There is no high-tech production line here, just rudimentary tools such as sewing machines, drills, saws and disc sanders. But the rustic environment is hardly indicative of the quality of the product. While the company sells basic erhu instruments for a few hundred yuan, it is better known for its exquisite masterpieces that fetch small fortunes. Bu Guangjun, Wan's son-in-law, has been working as a supervisor in the factory for the past few decades. He says that one of Gu Yue's erhu sold for 180,000 yuan ($28,112) at an auction a few years ago.
According to Bu, about 40 percent of the company's instruments are sold abroad in Asian countries such as Japan, Malaysia and Singapore, while the rest are sold to domestic customers.
Asked why Gu Yue's erhu are considered to be in a league of their own, Bu cited his father-in-law's passion and dedication to the craft. "He's been doing this for more than 60 years. When you've been doing the same thing for so long, you naturally become a master in the craft. He is also a perfectionist and someone who has a keen ear for music," says the 44-year-old.
"To craft a good erhu, you need more than just technical knowledge－you must also have a feel for the sound."

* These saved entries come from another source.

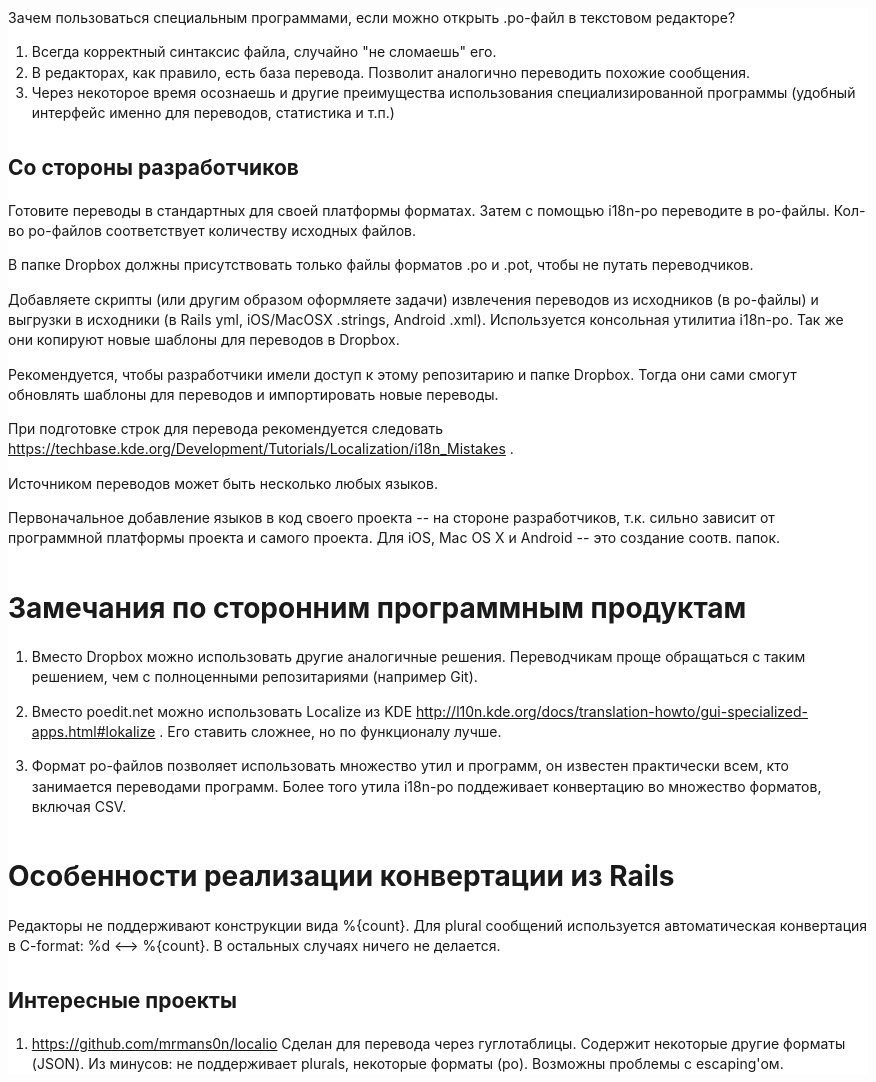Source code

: Зачем пользоваться специальным программами, если можно открыть .po-файл в текстовом редакторе?
1) Всегда корректный синтаксис файла, случайно "не сломаешь" его.
2) В редакторах, как правило, есть база перевода. Позволит аналогично переводить похожие сообщения.
3) Через некоторое время осознаешь и другие преимущества использования специализированной программы (удобный интерфейс именно для переводов, статистика и т.п.)


## Со стороны разработчиков
Готовите переводы в стандартных для своей платформы форматах.
Затем с помощью i18n-po переводите в po-файлы. Кол-во po-файлов
соответствует количеству исходных файлов.

В папке Dropbox должны присутствовать только файлы форматов .po и .pot,
чтобы не путать переводчиков.

Добавляете скрипты (или другим образом оформляете задачи) извлечения переводов
из исходников (в po-файлы) и выгрузки в исходники (в Rails yml,
iOS/MacOSX .strings, Android .xml). Используется консольная
утилитиа i18n-po. Так же они копируют новые шаблоны для переводов в Dropbox.

Рекомендуется, чтобы разработчики имели доступ к этому репозитарию и папке
Dropbox. Тогда они сами смогут обновлять шаблоны для переводов и импортировать
новые переводы.

При подготовке строк для перевода рекомендуется следовать https://techbase.kde.org/Development/Tutorials/Localization/i18n_Mistakes .

Источником переводов может быть несколько любых языков.

Первоначальное добавление языков в код своего проекта -- на стороне разработчиков, т.к. сильно зависит от программной платформы проекта и самого проекта. Для iOS, Mac OS X и Android -- это создание соотв. папок.


Замечания по сторонним программным продуктам
============================================
1) Вместо Dropbox можно использовать другие аналогичные решения. Переводчикам проще обращаться с таким решением, чем с полноценными репозитариями (например Git).

2) Вместо poedit.net можно использовать Localize из KDE http://l10n.kde.org/docs/translation-howto/gui-specialized-apps.html#lokalize . Его ставить сложнее, но по функционалу лучше.

3) Формат po-файлов позволяет использовать множество утил и программ, он известен практически всем, кто занимается переводами программ. Более того утила i18n-po поддеживает конвертацию во множество форматов, включая CSV.


Особенности реализации конвертации из Rails
===========================================
Редакторы не поддерживают конструкции вида %{count}. Для plural сообщений используется автоматическая конвертация в C-format: %d <--> %{count}. В остальных случаях ничего не делается.


## Интересные проекты
1) https://github.com/mrmans0n/localio
Сделан для перевода через гуглотаблицы. Содержит некоторые другие форматы (JSON). Из минусов: не поддерживает plurals, некоторые форматы (po). Возможны проблемы с escaping'ом.
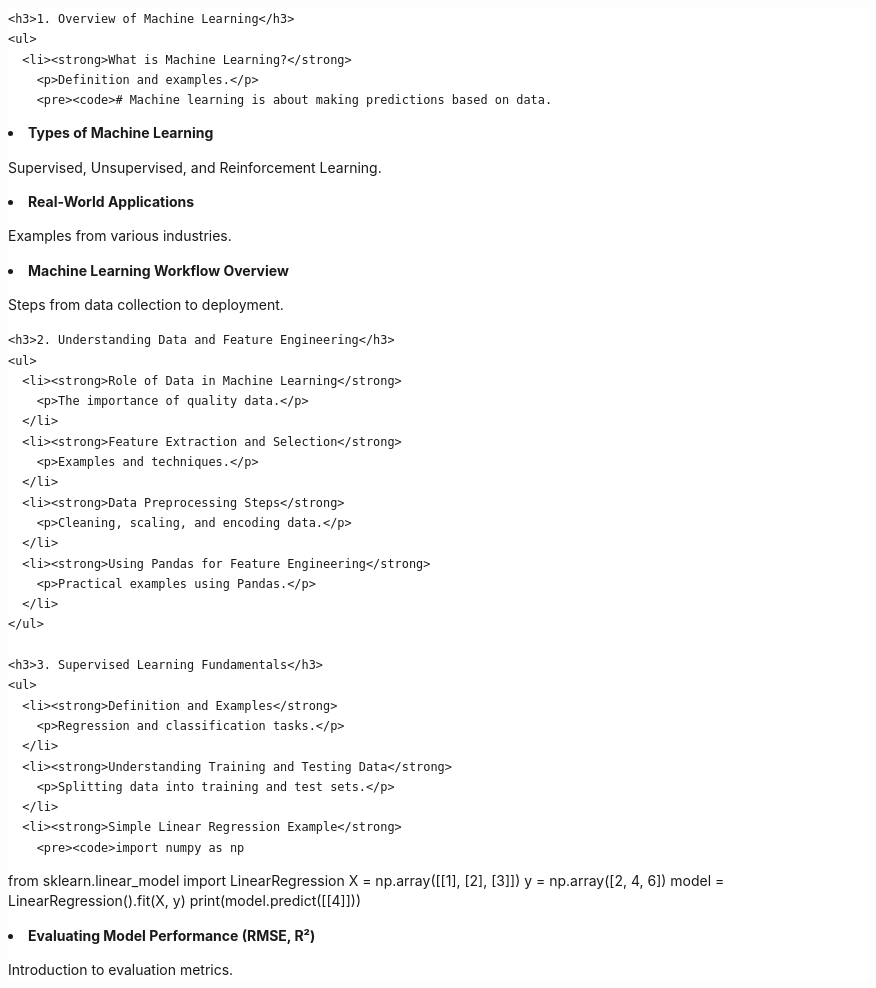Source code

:     <h3>1. Overview of Machine Learning</h3>
    <ul>
      <li><strong>What is Machine Learning?</strong>
        <p>Definition and examples.</p>
        <pre><code># Machine learning is about making predictions based on data.
</code></pre>
      </li>
      <li><strong>Types of Machine Learning</strong>
        <p>Supervised, Unsupervised, and Reinforcement Learning.</p>
      </li>
      <li><strong>Real-World Applications</strong>
        <p>Examples from various industries.</p>
      </li>
      <li><strong>Machine Learning Workflow Overview</strong>
        <p>Steps from data collection to deployment.</p>
      </li>
    </ul>
    
    <h3>2. Understanding Data and Feature Engineering</h3>
    <ul>
      <li><strong>Role of Data in Machine Learning</strong>
        <p>The importance of quality data.</p>
      </li>
      <li><strong>Feature Extraction and Selection</strong>
        <p>Examples and techniques.</p>
      </li>
      <li><strong>Data Preprocessing Steps</strong>
        <p>Cleaning, scaling, and encoding data.</p>
      </li>
      <li><strong>Using Pandas for Feature Engineering</strong>
        <p>Practical examples using Pandas.</p>
      </li>
    </ul>
    
    <h3>3. Supervised Learning Fundamentals</h3>
    <ul>
      <li><strong>Definition and Examples</strong>
        <p>Regression and classification tasks.</p>
      </li>
      <li><strong>Understanding Training and Testing Data</strong>
        <p>Splitting data into training and test sets.</p>
      </li>
      <li><strong>Simple Linear Regression Example</strong>
        <pre><code>import numpy as np
from sklearn.linear_model import LinearRegression
X = np.array([[1], [2], [3]])
y = np.array([2, 4, 6])
model = LinearRegression().fit(X, y)
print(model.predict([[4]]))
</code></pre>
      </li>
      <li><strong>Evaluating Model Performance (RMSE, R²)</strong>
        <p>Introduction to evaluation metrics.</p>
      </li>
    </ul>
    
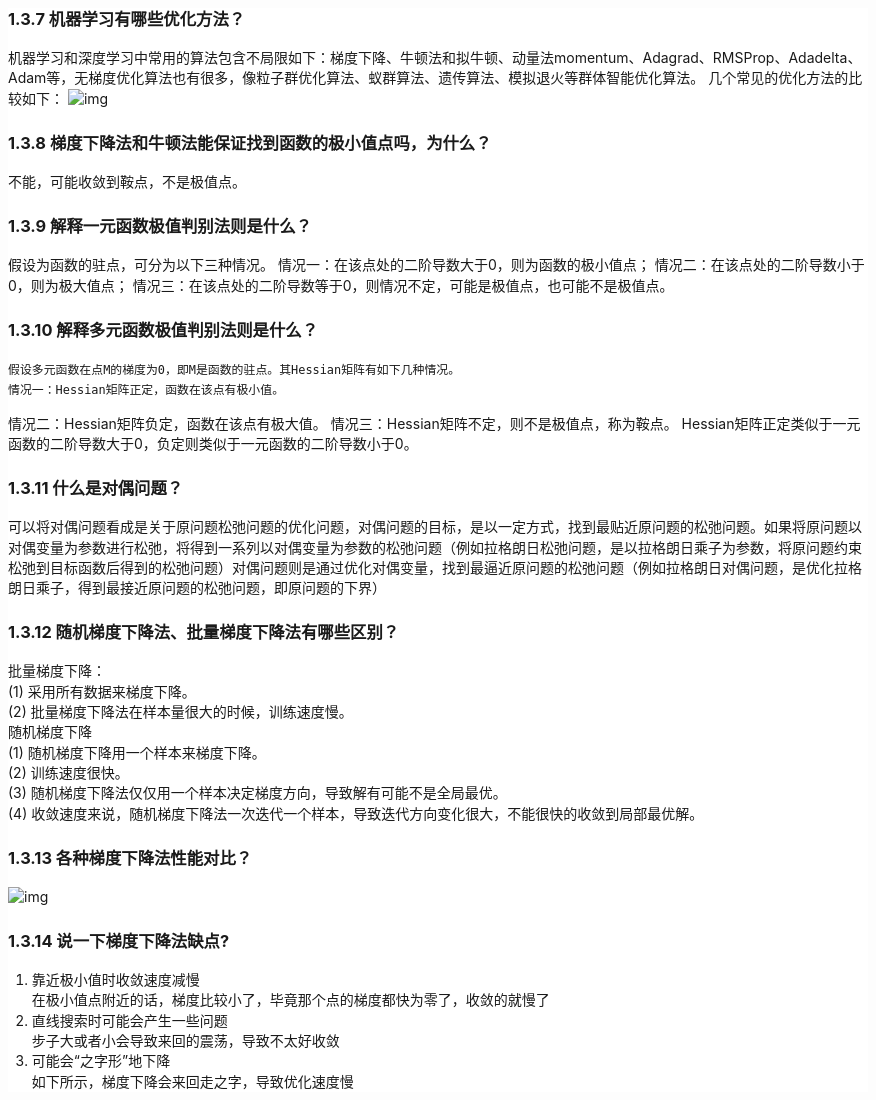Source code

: ### 1.3.7 机器学习有哪些优化方法？

  机器学习和深度学习中常用的算法包含不局限如下：梯度下降、牛顿法和拟牛顿、动量法momentum、Adagrad、RMSProp、Adadelta、Adam等，无梯度优化算法也有很多，像粒子群优化算法、蚁群算法、遗传算法、模拟退火等群体智能优化算法。
  几个常见的优化方法的比较如下：
  ![img](https://img-blog.csdnimg.cn/82bec7295ab342abbb690513901431c5.png)
    
### 1.3.8 梯度下降法和牛顿法能保证找到函数的极小值点吗，为什么？

  不能，可能收敛到鞍点，不是极值点。
    
### 1.3.9 解释一元函数极值判别法则是什么？

  假设为函数的驻点，可分为以下三种情况。
    情况一：在该点处的二阶导数大于0，则为函数的极小值点；
  情况二：在该点处的二阶导数小于0，则为极大值点；
  情况三：在该点处的二阶导数等于0，则情况不定，可能是极值点，也可能不是极值点。
      
### 1.3.10 解释多元函数极值判别法则是什么？

    假设多元函数在点M的梯度为0，即M是函数的驻点。其Hessian矩阵有如下几种情况。
    情况一：Hessian矩阵正定，函数在该点有极小值。
  情况二：Hessian矩阵负定，函数在该点有极大值。
  情况三：Hessian矩阵不定，则不是极值点，称为鞍点。
    Hessian矩阵正定类似于一元函数的二阶导数大于0，负定则类似于一元函数的二阶导数小于0。
    
### 1.3.11 什么是对偶问题？

  可以将对偶问题看成是关于原问题松弛问题的优化问题，对偶问题的目标，是以一定方式，找到最贴近原问题的松弛问题。如果将原问题以对偶变量为参数进行松弛，将得到一系列以对偶变量为参数的松弛问题（例如拉格朗日松弛问题，是以拉格朗日乘子为参数，将原问题约束松弛到目标函数后得到的松弛问题）对偶问题则是通过优化对偶变量，找到最逼近原问题的松弛问题（例如拉格朗日对偶问题，是优化拉格朗日乘子，得到最接近原问题的松弛问题，即原问题的下界）
            
### 1.3.12 随机梯度下降法、批量梯度下降法有哪些区别？

  批量梯度下降：   
  (1) 采用所有数据来梯度下降。  
  (2) 批量梯度下降法在样本量很大的时候，训练速度慢。    
    随机梯度下降  
  (1) 随机梯度下降用一个样本来梯度下降。  
  (2) 训练速度很快。  
  (3) 随机梯度下降法仅仅用一个样本决定梯度方向，导致解有可能不是全局最优。  
  (4) 收敛速度来说，随机梯度下降法一次迭代一个样本，导致迭代方向变化很大，不能很快的收敛到局部最优解。  
          
### 1.3.13 各种梯度下降法性能对比？

  ![img](https://img-blog.csdnimg.cn/58bcff710aec4120920b4d156267e653.png)
    
### 1.3.14 说一下梯度下降法缺点?

  1. 靠近极小值时收敛速度减慢  
  在极小值点附近的话，梯度比较小了，毕竟那个点的梯度都快为零了，收敛的就慢了
  2. 直线搜索时可能会产生一些问题  
  步子大或者小会导致来回的震荡，导致不太好收敛
  3. 可能会“之字形”地下降  
  如下所示，梯度下降会来回走之字，导致优化速度慢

This "feel" that Bu mentions also extends to certain processes in the workshop. For example, the manner in which the snake skin is treated and attached to the sound box is crucial in determining the sound quality, and this step of the crafting process can only be handled by an expert. "I can determine what type of erhu I can make just by holding a piece of snake skin. It's all down to the feel. Every piece of snake skin is different. Some are tauter than others. The weather also plays a big role in determining how each piece should be treated. It's hard to program a machine to identify all these factors," he says.
"Because of instances such as this, it is almost impossible to completely automate the manufacturing process."
Gu Yue currently produces about 10,000 instruments per year. Bu notes that production volume peaked in 2012 but has plateaued since. However, he expects domestic demand to pick up again in the coming years. "The government is now pushing for schools to focus more on arts and culture. The erhu is one of the most famous traditional Chinese musical instruments. So there is bound to be increased interest in it when schools align their curriculums with the government directives," he says.